We construct the following MATLAB function (written as a separate m-file) which computes a subgradient of the objective function

function out=f_sgrad(x,A)

[d,i]=max(A*x);

out=A(i,:)';

We now run the proximal subgradient method by calling for the prox_subgradient function with 10000 iterations.

>> clear par

>> par.max_iter=10000;

>> [out,fmin,parout] =prox_subgradient(@(x)max(A*x),@(x)f_sgrad(x,A),...

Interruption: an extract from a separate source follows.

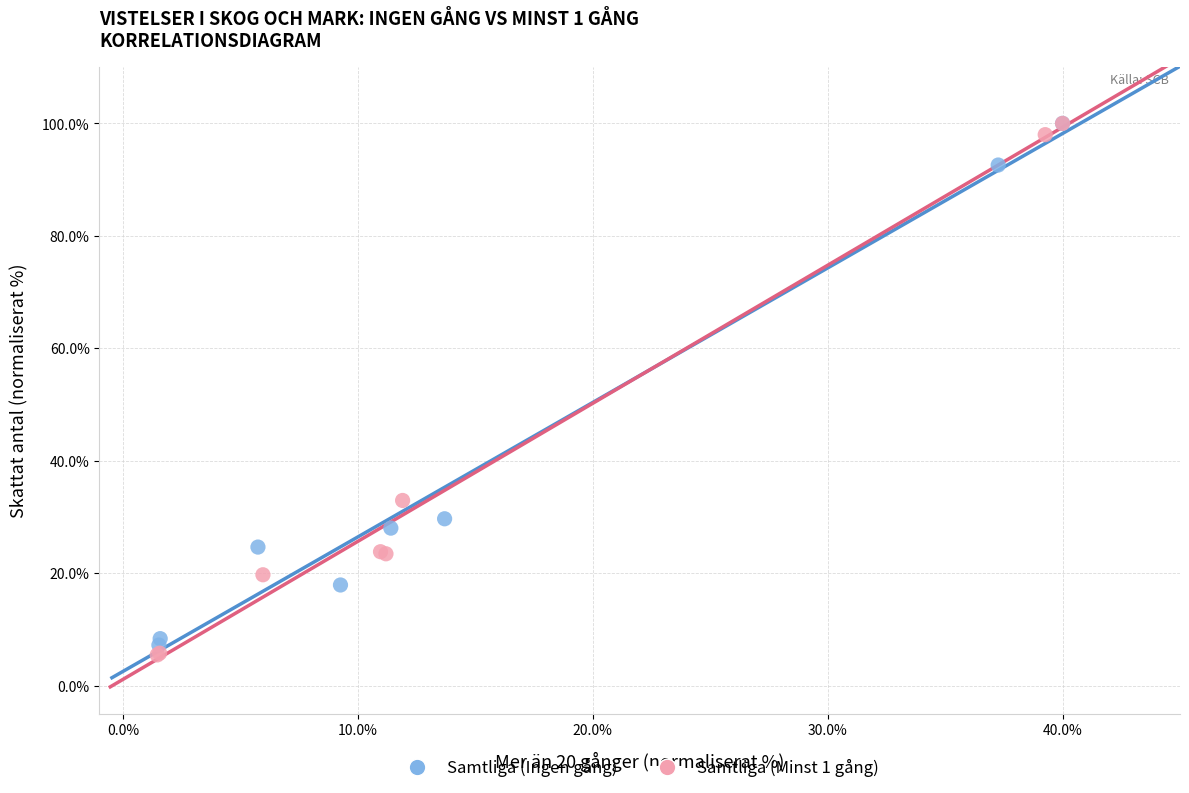

Which series has the widest spread of Y values?

Samtliga (Minst 1 gång)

@(x)0,@(x,a)proj_simplex(x),1,1/50*ones(50,1),par);

*********************

prox_subgradient

*********************

#iter fun. val.

344 0.340105

469 0.304347

773 0.295849

873 0.295266

1011 0.294499

1119 0.293705

1126 0.260861

1342 0.240381

1901 0.233554

2972 0.223986

3150 0.214869

3298 0.209238

4380 0.204554

4416 0.203054

4542 0.189647

5676 0.184367

5857 0.183907

6592 0.169232

7047 0.158440

----------------------------------

Optimal value = 0.158440

Note that the function g in this case is the indicator function. It is always enough to provide a function handle describing the operation of the function over its domain, and therefore in this case the input Gfun is the zeros function @(x)0. In addition, whenever g is an indicator function, the input lambda can be chosen to be any positive number. In the above, we picked it as 1, but any other positive number would give the same results.

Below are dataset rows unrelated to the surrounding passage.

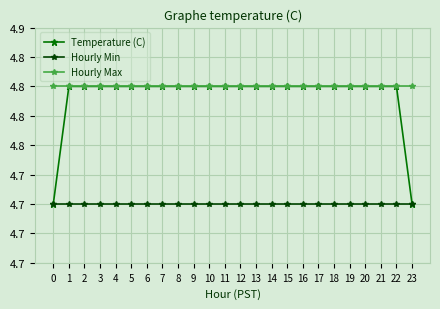

Between 2 and 14, which is larger?

2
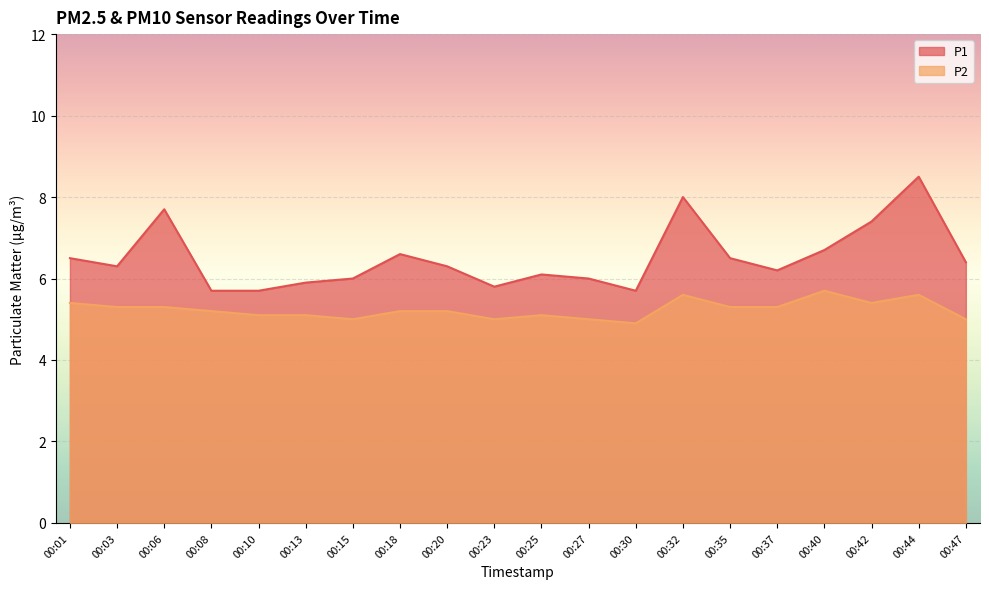

True or false: P1 and P2 intersect in this chart.

False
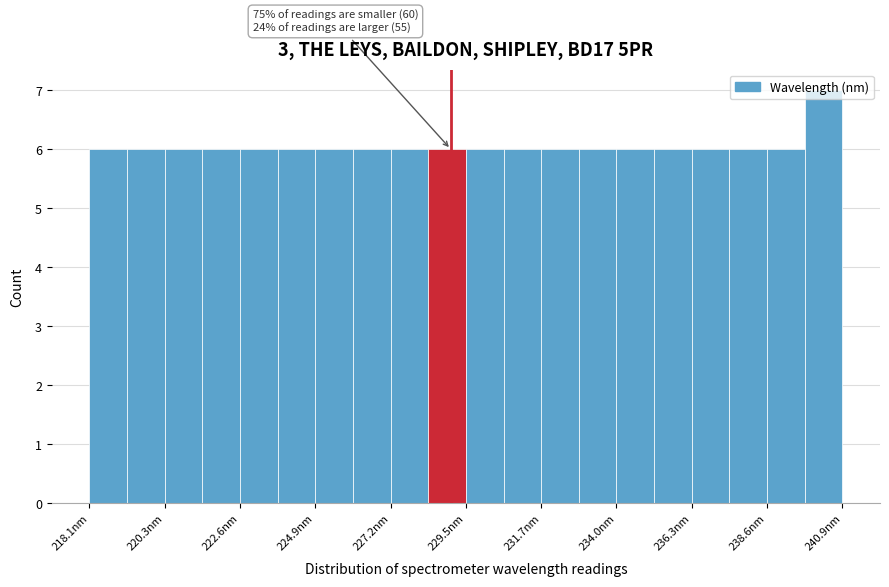

Read against the x-axis, roughly where is the centre of the tallest bar?

240.5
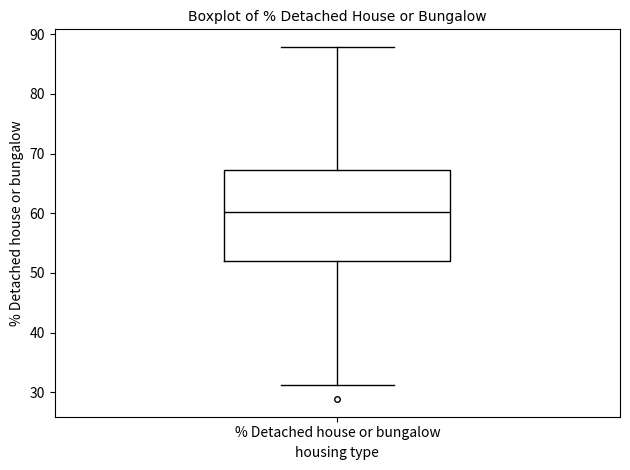

Transcribe this box plot: give where the median line is, the range the box spans, and where the two whiskers end, as read against the y-axis. The values are not printed on the chart, so give them approximately, as read against the axis.

median 60, box 52 to 67, whiskers 31 to 88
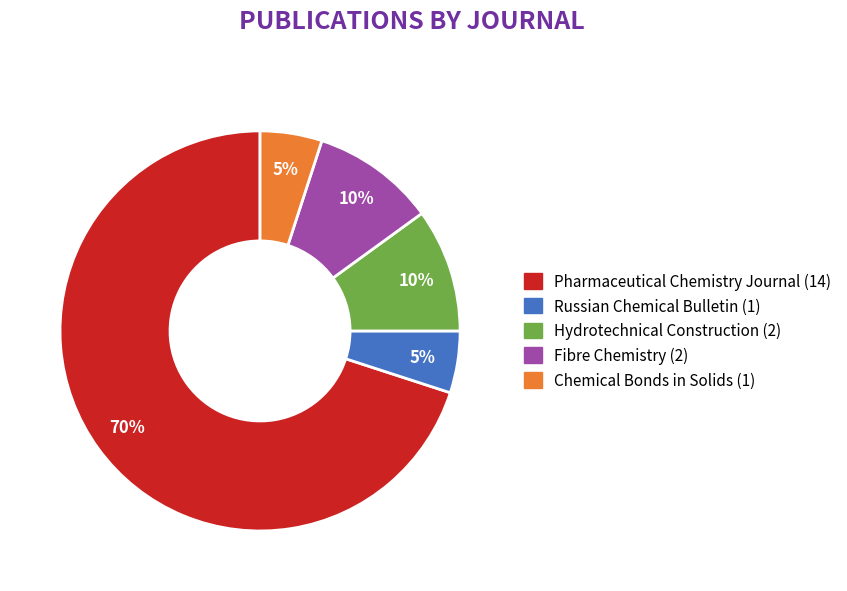

To the nearest percent, what percentage of the pie is Hydrotechnical Construction?

10%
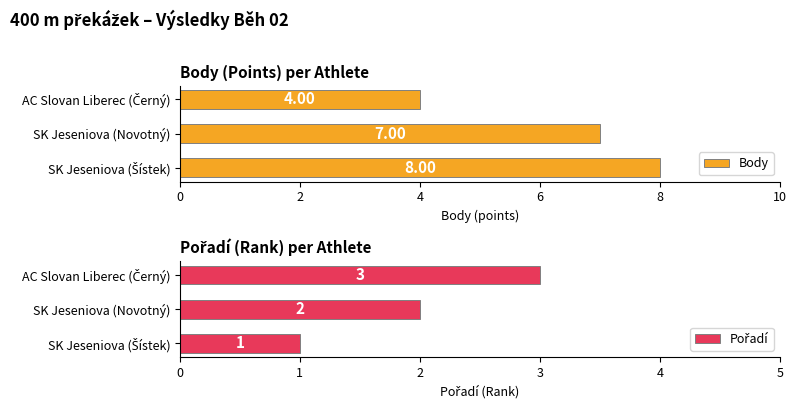

What is the difference between the second highest and minimum values in the Pořadí series?

1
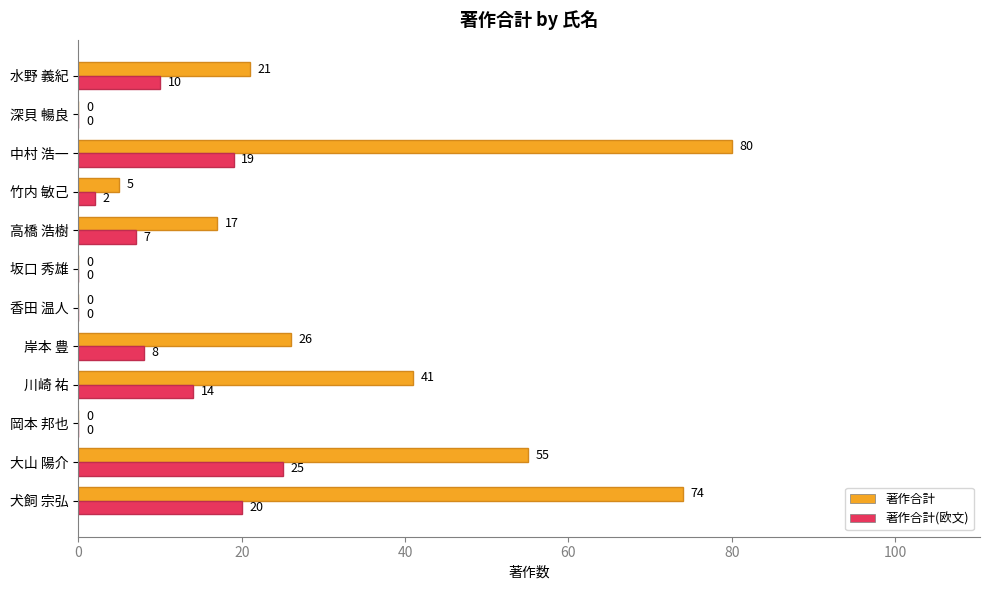

What is the maximum value for 著作合計?

80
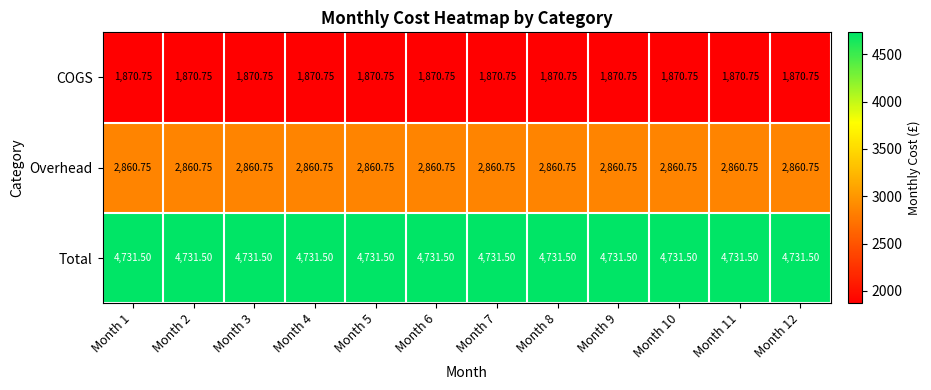

List the series in order of their overall mean, highest first.

Total, Overhead, COGS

The convergence of the method is actually rather slow. We can change the parameter par.alpha that controls the size of the stepsize of the method. For example, if we change the parameter from its default value (1) to 0.2, then a better solution is obtained.

>> par.alpha=0.2;

>> [out,fmin,parout] =prox_subgradient(@(x)max(A*x),@(x)f_sgrad(x,A),@(x)0,@(x,a)proj_simplex(x),1,1/50*ones(50,1),par);

*********************

prox_subgradient

*********************

#iter fun. val.

17 0.322719

45 0.298787

91 0.285807

100 0.262558

113 0.254367

166 0.212918

202 0.210958

244 0.208830

273 0.184355

340 0.175955

403 0.159825

571 0.133207

909 0.124190

1467 0.112681

1763 0.108899

2331 0.108137

2376 0.108009

2389 0.107461

2397 0.093708

3793 0.086194

4069 0.085349

4570 0.085092

4997 0.082550

5675 0.081925

7103 0.074788

9926 0.074581

----------------------------------

Optimal value = 0.074581

Changing the alpha parameter to 1000 will cause the method to be slow at the extent that it will not produce a vector with better function value than the one of the initial vector.

>> par.alpha=1000;

>> [out,fmin,parout] =prox_subgradient(@(x)max(A*x),@(x)f_sgrad(x,A),@(x)0,...

@(x,a)proj_simplex(x),1,1/50*ones(50,1),par);

*********************

prox_subgradient

*********************

#iter fun. val.

----------------------------------

Optimal value = 0.346508

In the setting of optimizing over the unit simplex, a different alternative for the proximal subgradient method is the CoMirror descent method. To run 10000 iterations of the method, we use the function comd.

>> clear parmd

>> parmd.max_iter=10000;

>> comd(@(x)max(A*x),@(x)f_sgrad(x,A),[],[],'simplex',1/50*ones(50,1),parmd);

*********************

Co-Mirror

*********************

#iter fun. val.

1 0.350156

2 0.312403

4 0.279940

5 0.259271

7 0.243640

9 0.204193

12 0.187565

15 0.186997

17 0.172044

21 0.156235

23 0.137774

34 0.121630

41 0.115435

45 0.114972

54 0.107758

62 0.096070

92 0.091377

96 0.086894

117 0.084414

136 0.080446

147 0.077282

199 0.074767

219 0.072659

234 0.069779

287 0.067462

311 0.067183

358 0.062960

381 0.061144

540 0.060613

624 0.059061

682 0.058997

787 0.057378

840 0.057114

945 0.056340

986 0.055261

1217 0.054538

1850 0.054488

1862 0.054259

1864 0.054216

1903 0.054068

2014 0.053233

2554 0.053072

2698 0.052960

2835 0.052414

2982 0.051827

4189 0.051738

4224 0.050887

6901 0.050879

7727 0.050688

9977 0.050557

----------------------------------

Optimal value = 0.050557

Obviously, a better solution was obtained.